On student loans, Dahle advises favoring federal loans, using income-driven repayment during training, refinancing private loans early, and living like a resident for a few years to pay down balances aggressively. He also links financial literacy to burnout prevention, noting that strong money management gives physicians flexibility and freedom from toxic work environments.
For investing, Dahle recommends low-cost Target Retirement Funds as an easy and effective starting strategy. He also stresses liability coverage, umbrella insurance, and maxing out retirement accounts for both tax and asset protection. While malpractice rarely threatens personal wealth, he quips that “date night” may be the best protection against divorce. His key takeaway: learn to balance spending for today with investing for tomorrow.
Sponsored Content
PTET SALT Workaround for Locum Tenens Physicians: What’s Changing & How to Plan
September 10 | The Doctor’s CPA
High-earning locum physicians in states like California and New York face a double hit from the $10,000 SALT deduction cap introduced by the 2017 tax law. While the 2025 OBBBA legislation raises that cap to $40,000, the benefit phases out once income exceeds $500,000. For many doctors, that means the SALT cap still offers limited relief, keeping PTET a critical planning tool.
PTET allows pass-through entities, such as S corps or LLCs, to pay state taxes at the entity level, thereby bypassing the SALT cap and creating larger federal deductions. Since IRS Notice 2020-75, 34 states have adopted PTET elections, and it’s especially useful for locums juggling multistate tax filings. To benefit, physicians must elect entity status and file for PTET in their practicing states.
While early versions of OBBBA threatened to restrict PTET use for healthcare businesses, those provisions were dropped, leaving the workaround intact for now. The bottom line: locum physicians should coordinate closely with CPAs, monitor income against phase-out thresholds, and plan cash flow for estimated PTET payments. Proactive use of this strategy can still translate into significant tax savings, even as laws evolve.
Highest-Demand Medical Specialties for Locum Tenens in 2025
August 24 | OnCall Solutions
Locum tenens demand in 2025 is being shaped by specialty shortages, pay trends, and the growing need for flexibility. Family medicine, internal medicine, and hospitalist roles continue to dominate, with the AAMC projecting a shortage of nearly 48,000 primary care physicians by 2033. Other specialties seeing high demand include anesthesiology and CRNAs, emergency medicine, OB/GYN, psychiatry, and gastroenterology.

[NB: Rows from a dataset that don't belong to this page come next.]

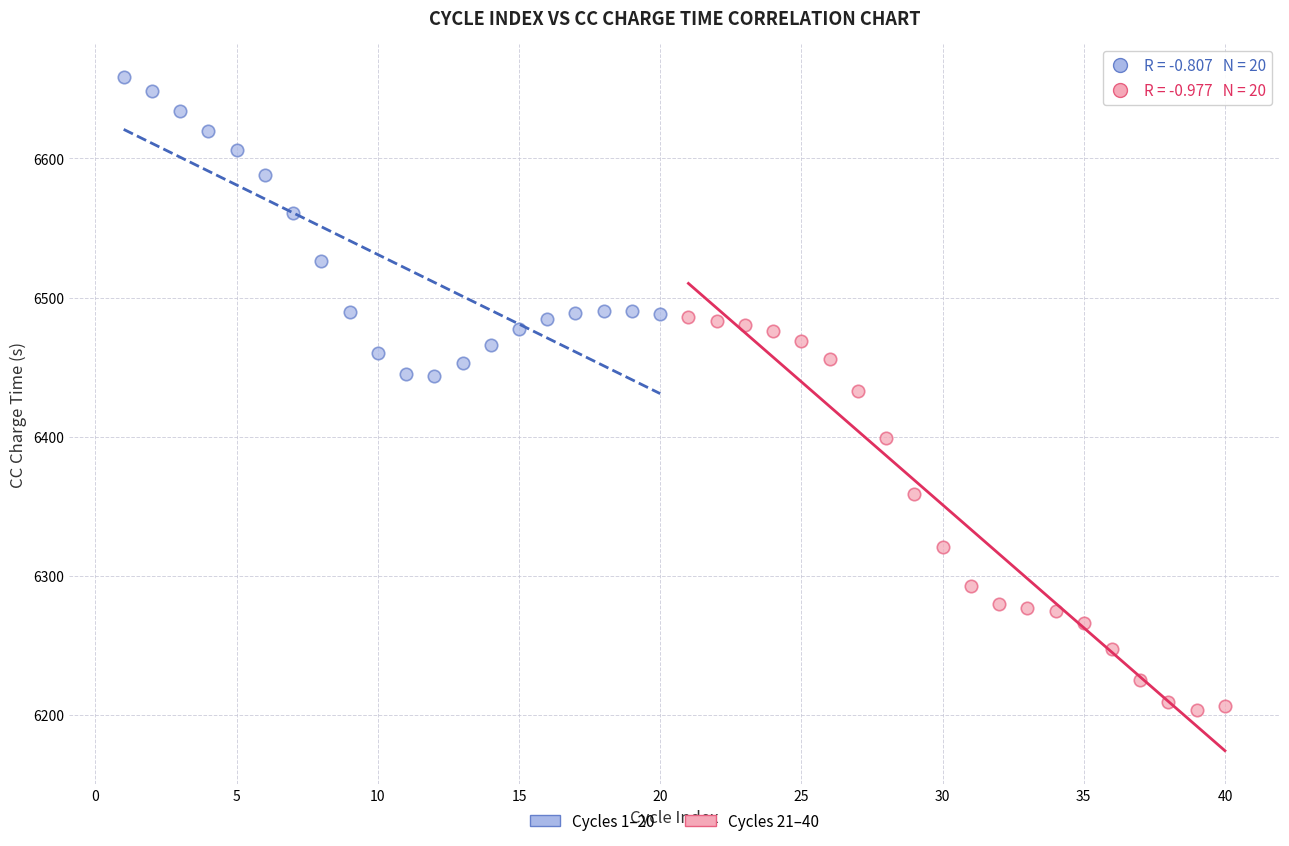

Which series contains the highest Y value?

Cycles 1–20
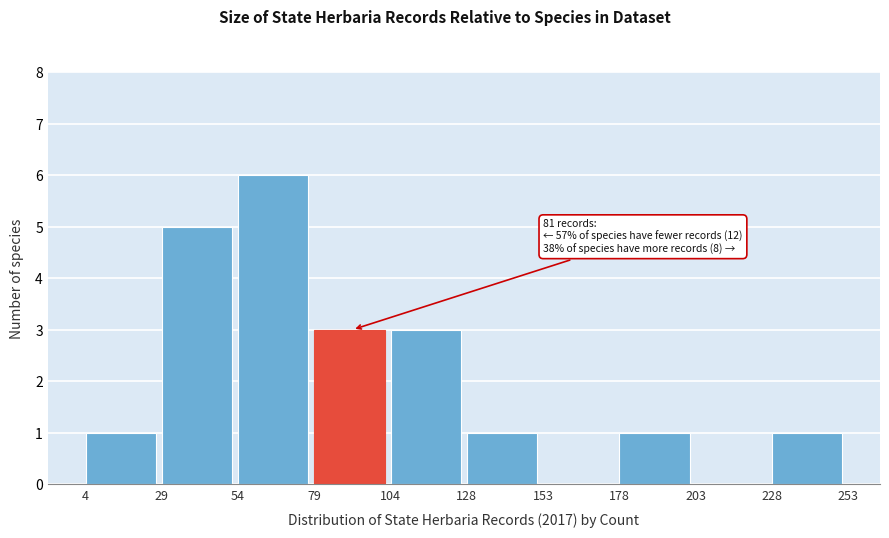

Which range on the x-axis has the tallest bar?

54 to 79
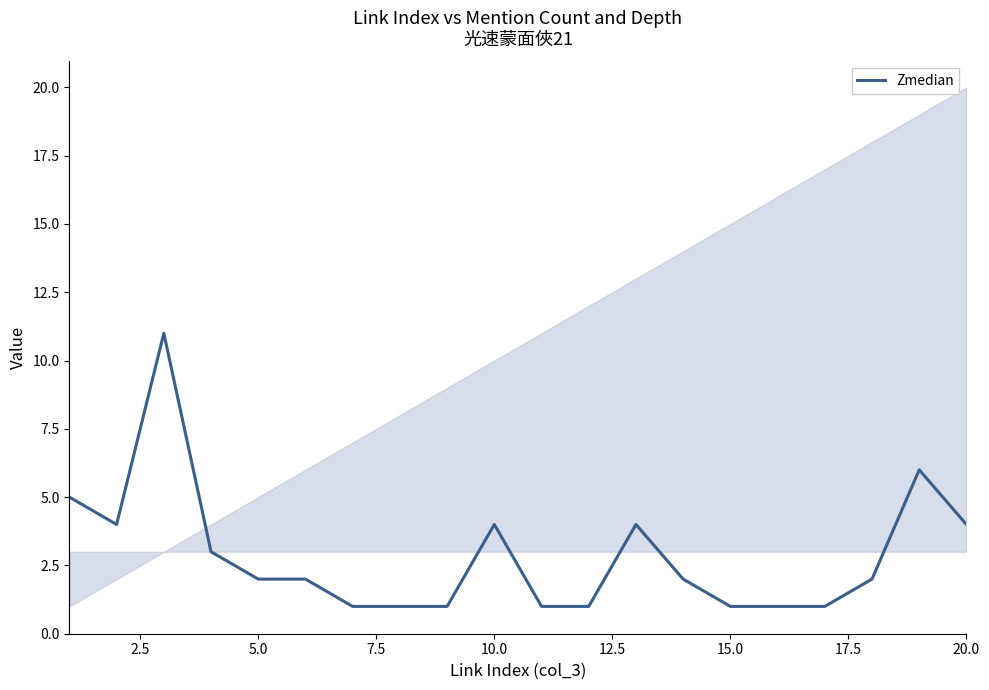

What is the value of the 9th point from the left?

1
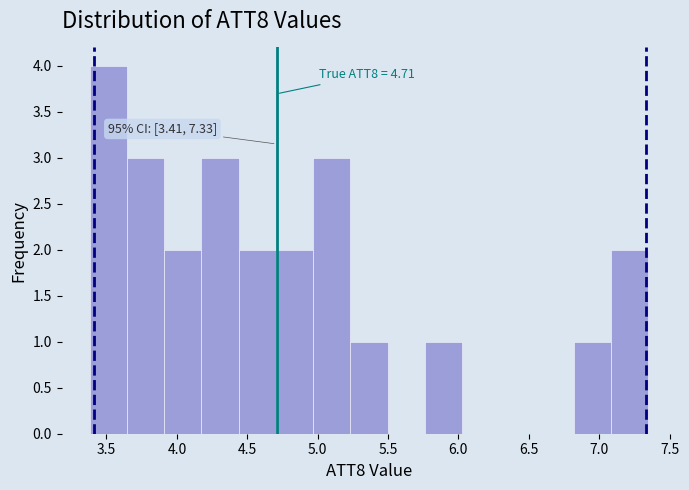

Over which range of the x-axis is the bar tallest?

3.40 to 3.65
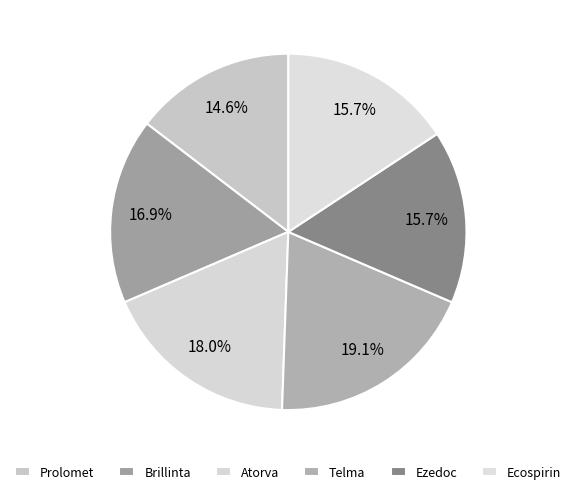

What percentage do Ecospirin and Prolomet together represent?

30.3%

Pay remains a major draw. Anesthesiologists can command up to $400 an hour, CRNAs $200, and gastroenterologists up to $2,100 per day. Even in high-pressure fields like emergency medicine, hourly rates can exceed $245, while psychiatrists benefit from telehealth-driven flexibility with strong compensation. Across the board, locum providers typically earn $30 or more per hour above permanent roles, with rural regions offering especially competitive packages to attract clinicians.
Choosing the right specialty depends on balancing career goals with lifestyle preferences. Providers looking for flexible schedules may gravitate toward psychiatry or urgent care, while those seeking higher earning potential might pursue anesthesiology or gastroenterology. With telehealth expanding, APPs playing a larger role in coverage, and an aging population driving long-term demand, 2025 presents strong opportunities for providers to align locum tenens work with both professional ambitions and personal priorities.